Rommel’s Attack at El Alamein – Aug 30 – Sept 6 1942

Rommel launched his attack on the night of August 30/31. The attack took the form of three simultaneous thrusts; one against the northern sector, one in the central sector and the major effort in the south. The northern thrust was easily repulsed. The effort in the center made some gain but was driven back by a counterattack. The major thrust in the south was made by the DAK and the Italian Armored Corps. By 1000, on the 31, the German 15.Panzerdivision and the 21.Panzerdivision had penetrated the mine field near Quaret El Himeimat and by mid-afternoon, the German 90.LAD had breached the mine field near Ruweisat Ridge. The Trieste Motorized Division was the only Italian division that ever penetrated the mine, field. During the afternoon of August 31, mobile elements of the British 7th Armoured Division had been hit by elements of the German 15.Panzerdivision and had withdrawn to the east according to plan. The German 21.Panzerdivision had turned toward the northeast after passing through the mine field and had run into the British 22nd Armoured Brigade located in their prepared position on the southeastern slope of Alem El Helfa. This German unit suffered heavy losses and withdrew after dark. During the night Rommel’s spearheads were hit hard by the RAF.

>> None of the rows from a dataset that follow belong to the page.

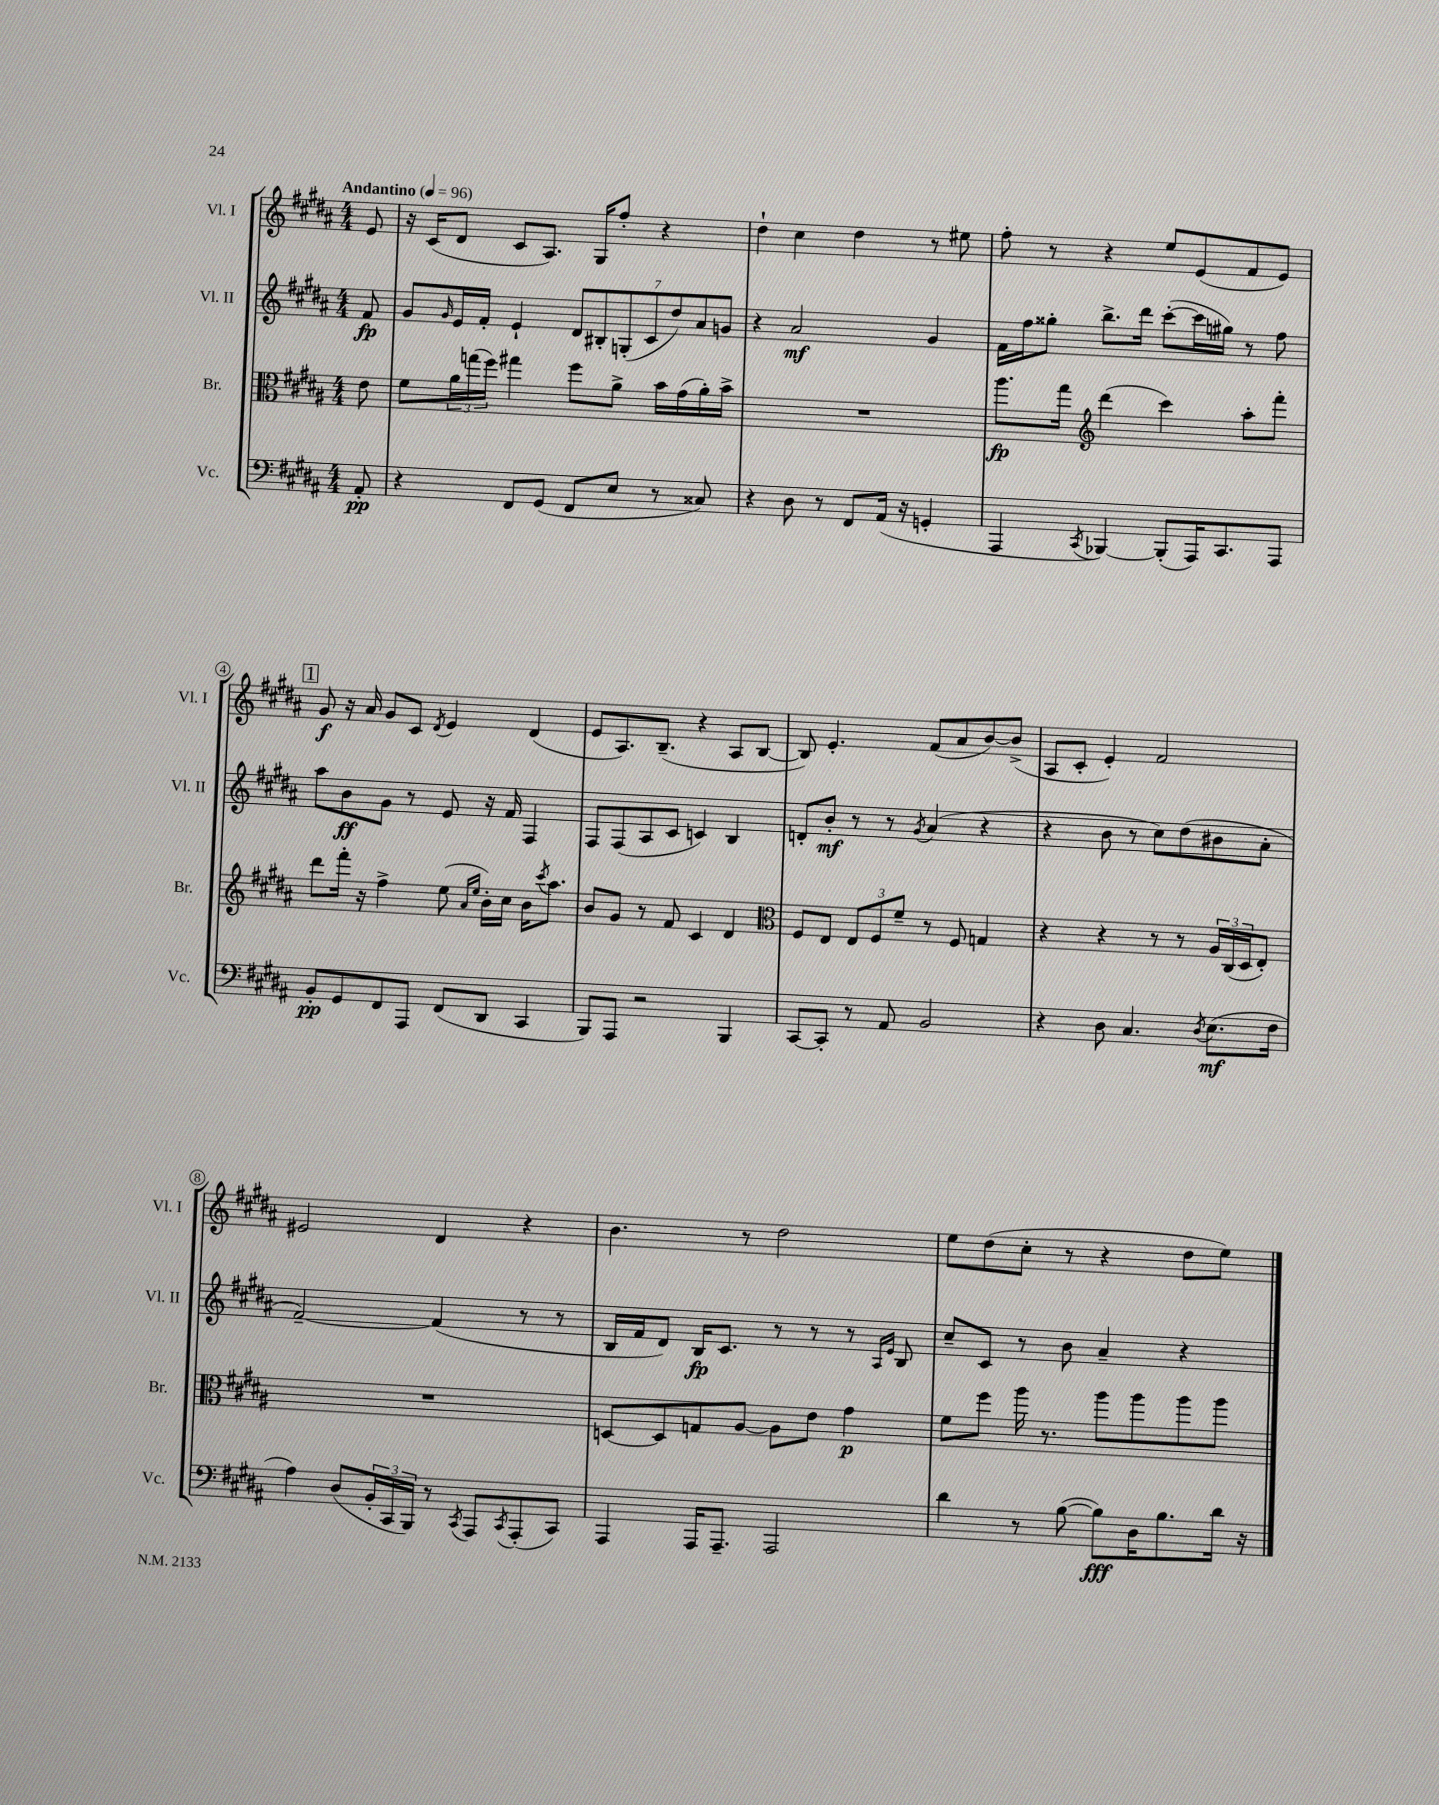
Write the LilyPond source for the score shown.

<<
\new StaffGroup <<
\new Staff = "s0" \with { instrumentName = "Vl. I" shortInstrumentName = "Vl. I" } {
    \clef treble \key b \major \numericTimeSignature \time 4/4 \partial 8 \tempo "Andantino" 4 = 96
    e'8 |
    r16 cis'16( dis'8 cis'8 ais8.) gis16 fis''8-. r4 |
    dis''4-! cis''4 dis''4 r8 eis''8 |
    fis''8-. r8 r4 e''8 e'8( fis'8 e'8) |
    \mark \markup { \box "1" } gis'8\f r16 ais'16 gis'8 cis'8 \acciaccatura { dis'8 } e'4 dis'4( |
    e'8 ais8.) b8.--( r4 ais8 b8~ |
    b8) e'4.-. fis'8( ais'8 b'8~) b'8->( |
    ais8 cis'8-. e'4-.) fis'2 |
    eis'2 dis'4 r4 |
    b'4. r8 dis''2 |
    e''8 dis''8( cis''8-. r8 r4 dis''8 e''8) \bar "|." |
}
\new Staff = "s1" \with { instrumentName = "Vl. II" shortInstrumentName = "Vl. II" } {
    \clef treble \key b \major \numericTimeSignature \time 4/4 \partial 8
    fis'8\fp |
    gis'8 \grace { gis'16 } e'16 fis'16-. e'4-! \tuplet 7/4 { dis'8 bis8-. g8-.( cis'8 dis''8) ais'8 g'8 } |
    r4 ais'2\mf gis'4 |
    fis'16 fis''16 gisis''8-. b''8.-> dis'''16 cis'''8~-.( cis'''16 gis''16) r8 fis''8 |
    \mark \markup { \box "1" } ais''8 b'8\ff gis'8 r8 e'8 r16 fis'16 fis4 |
    fis8 fis8( ais8 cis'8 c'4) b4 |
    d'8-. b'8-.\mf r8 r8 \acciaccatura { gis'8 } ais'4( r4 |
    r4 b'8 r8 cis''8) dis''8( bis'8 ais'8-. |
    fis'2~--) fis'4( r8 r8 |
    b16 fis'16 dis'8) b16\fp cis'8. r8 r8 r8 \grace { ais16 e'16 } b8 |
    cis''8-- cis'8 r8 b'8 ais'4-- r4 \bar "|." |
}
\new Staff = "s2" \with { instrumentName = "Br." shortInstrumentName = "Br." } {
    \clef alto \key b \major \numericTimeSignature \time 4/4 \partial 8
    e'8 |
    fis'8 \tuplet 3/2 { ais'16 g''16( fis''16) } gis''4 fis''8 ais'8-> b'16 gis'16( ais'16-.) b'16-> |
    R1 |
    ais''8.\fp gis''16 \clef treble dis'''4( cis'''4) ais''8-. fis'''8-. |
    \mark \markup { \box "1" } dis'''8 fis'''16-. r16 fis''4-> e''8( \grace { ais'16 e''16 } b'16-.) cis''16 b'16 \acciaccatura { cis'''8 } ais''8. |
    b'8 gis'8 r8 fis'8 cis'4 dis'4 |
    \clef alto fis8 e8 \tuplet 3/2 { e8 fis8 fis'8-- } r8 fis8 g4 |
    r4 r4 r8 r8 \tuplet 3/2 { ais16 cis16( dis16 } e8-.) |
    R1 |
    d8~ d8 g8 ais8~ ais8 e'8 gis'4\p |
    fis'8 fis''8 ais''16 r8. ais''8 ais''8 ais''8 ais''8 \bar "|." |
}
\new Staff = "s3" \with { instrumentName = "Vc." shortInstrumentName = "Vc." } {
    \clef bass \key b \major \numericTimeSignature \time 4/4 \partial 8
    ais,8-.\pp |
    r4 fis,8 gis,8( fis,8 e8 r8 cisis8) |
    r4 dis8 r8 fis,8 ais,16( r16 g,4-. |
    ais,,4 \acciaccatura { cis,8 } bes,,4~) bes,,8-.( ais,,16) cis,8. ais,,8 |
    \mark \markup { \box "1" } b,8-.\pp gis,8 fis,8 ais,,8 fis,8( dis,8 cis,4 |
    b,,8) ais,,8 r2 b,,4 |
    cis,8~ cis,8-. r8 ais,8 b,2 |
    r4 dis8 cis4. \acciaccatura { dis8 } e8.\mf( fis16 |
    ais4) dis8( \tuplet 3/2 { b,16-. cis,16 b,,16) } r8 \acciaccatura { cis,8 } ais,,8 \acciaccatura { cis,8 } ais,,8-.( cis,8) |
    ais,,4 ais,,16 ais,,8.-- ais,,2 |
    dis'4 r8 b8~( b8\fff) dis16 b8. dis'16 r16 \bar "|." |
}
>>
>>
\layout { \context { \Score \override BarNumber.stencil = #(make-stencil-circler 0.1 0.3 ly:text-interface::print) } }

On Sep 1, the 15. and 21. Panzerdivisions attacked the Alem El Helfa position, and as soon as Montgomery decided that this was the main armored thrust he moved elements of the 10th Armoured Division from the east and the 23rd Armoured Regiment from the north alongside the 22nd Armoured Division. British armor had learned their lesson at the Gazala line. This time they fought from their well prepared positions under the protection of their artillery and antitank guns. The Germans suffered heavy losses in armor, and during the next two days Rommel seemed undecided as to where to attack with his tanks. The refusal of the British armor to leave their positions was an action he had not contemplated, and the longer range of the new British tanks and antitank guns presented a different problem than the one he had solved so effectively at the Gazala line. The mobile British armored units on the south continued to deliver harassing attacks from that direction and the RAF was hitting him continuously. On Sep 3, the British launched an attack to the south with the 2nd New Zealand Division that was successful advancing a short distance but was not successful in closing the gap in the mine field. This attack by the British seemed to be the final factor that convinced Rommel that his offensive had failed. On Sep 4, he began his withdrawal to the west. The British continued to press some attacks with the 2nd New Zealand Division and mobile armored units from the south, but the bulk of the British armor remained in position along the Alem El Helfa Ridge. The Axis bitterly contested each yard of their foothold east of the mine field. On Sep 6, they still retained a small nose in the mine field and Montgomery decided to allow them to keep it as it had no material effect on his own position. After having allowed Rommel to expend his precious supplies and equipment, Montgomery was now ready to make his final preparation for the offensive that was to end in the destruction of the Axis forces in North Africa.